Furthermore, the analysis identifies the sensitivity of PnPDP performance to the tuning of hyperparameters, especially in cases where forward modeling relies on numerical solvers governed by stability conditions, such as in PDE-constrained inverse problems. This insight is pivotal for guiding the design of more stable PnPDP algorithms.

Future Directions and Theoretical Implications

This paper not only benchmarks PnPDP performance but also sets the stage for future research directions. A critical area of exploration lies in enhancing the robustness of these models to both prior distribution mismatches and forward model uncertainties, inevitable in practical data-acquisition environments.
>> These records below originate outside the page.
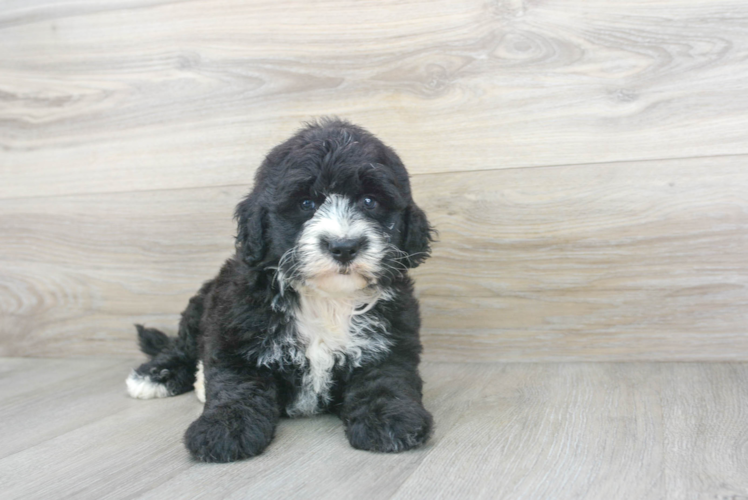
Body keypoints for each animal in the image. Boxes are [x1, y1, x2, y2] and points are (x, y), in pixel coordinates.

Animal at [126, 119, 436, 462]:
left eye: (369, 201)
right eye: (306, 203)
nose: (343, 246)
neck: (327, 298)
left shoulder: (391, 340)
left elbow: (386, 379)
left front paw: (391, 418)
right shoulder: (235, 336)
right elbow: (237, 385)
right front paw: (225, 427)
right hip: (201, 305)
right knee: (182, 345)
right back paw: (155, 375)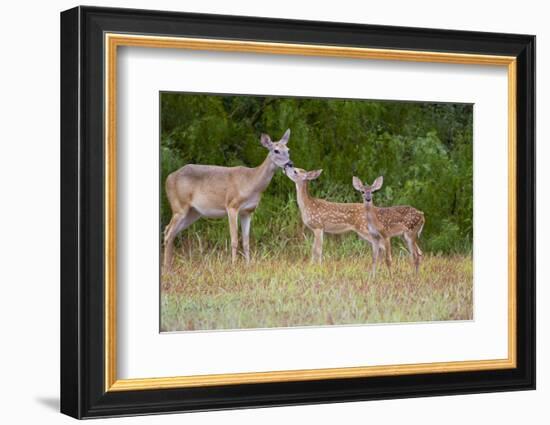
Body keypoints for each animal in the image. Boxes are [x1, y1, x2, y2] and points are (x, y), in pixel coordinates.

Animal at [163, 129, 294, 268]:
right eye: (276, 150)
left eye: (288, 150)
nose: (290, 164)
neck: (251, 182)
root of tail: (168, 178)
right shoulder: (232, 205)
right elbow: (234, 240)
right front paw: (234, 265)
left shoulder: (248, 211)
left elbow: (246, 241)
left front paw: (248, 265)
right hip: (179, 206)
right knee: (168, 232)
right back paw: (167, 268)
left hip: (193, 212)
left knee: (170, 232)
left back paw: (169, 267)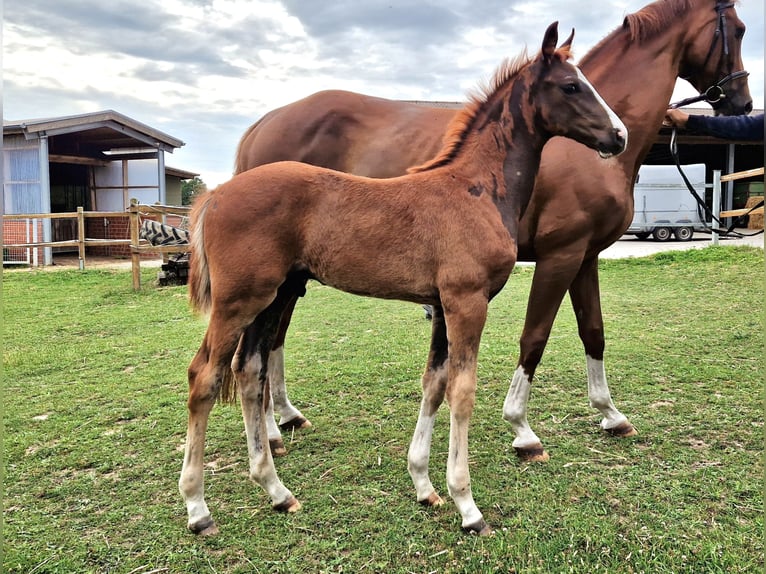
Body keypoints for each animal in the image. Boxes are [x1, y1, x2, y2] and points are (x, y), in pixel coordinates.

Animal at [180, 22, 627, 537]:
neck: (475, 189)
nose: (619, 135)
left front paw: (424, 485)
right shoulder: (467, 302)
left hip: (272, 296)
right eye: (571, 86)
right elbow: (462, 391)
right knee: (204, 376)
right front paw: (467, 505)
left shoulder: (443, 306)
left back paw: (276, 491)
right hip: (238, 300)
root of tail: (216, 195)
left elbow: (433, 383)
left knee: (249, 372)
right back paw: (198, 508)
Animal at [234, 0, 752, 460]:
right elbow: (534, 337)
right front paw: (521, 429)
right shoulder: (560, 255)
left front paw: (610, 414)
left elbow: (593, 331)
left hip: (292, 277)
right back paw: (271, 433)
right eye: (740, 28)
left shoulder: (586, 256)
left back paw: (284, 419)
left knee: (269, 340)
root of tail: (264, 123)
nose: (744, 102)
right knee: (256, 345)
Additionally, exploring the recovery of multi-modal solutions, a challenge evident in high-entropy problems like black hole imaging, will push the boundaries of current methodologies.

Theoretically, the findings from InverseBench provide a foundation for further enhancements in the integration of diffusion models into Bayesian frameworks, potentially leading to more expressive priors and improved sampling techniques in complex inverse problem environments.

Conclusion

Overall, InverseBench serves as a vital resource for the research community, offering a quantitative and qualitative evaluation of PnPDP methods, and guiding their development and adaptation to a broader array of scientific challenges. As diffusion models become more integrated into inverse problem-solving frameworks, the insights from this paper will be fundamental to advancing both the theoretical understanding and practical application of these powerful generative models in scientific domains.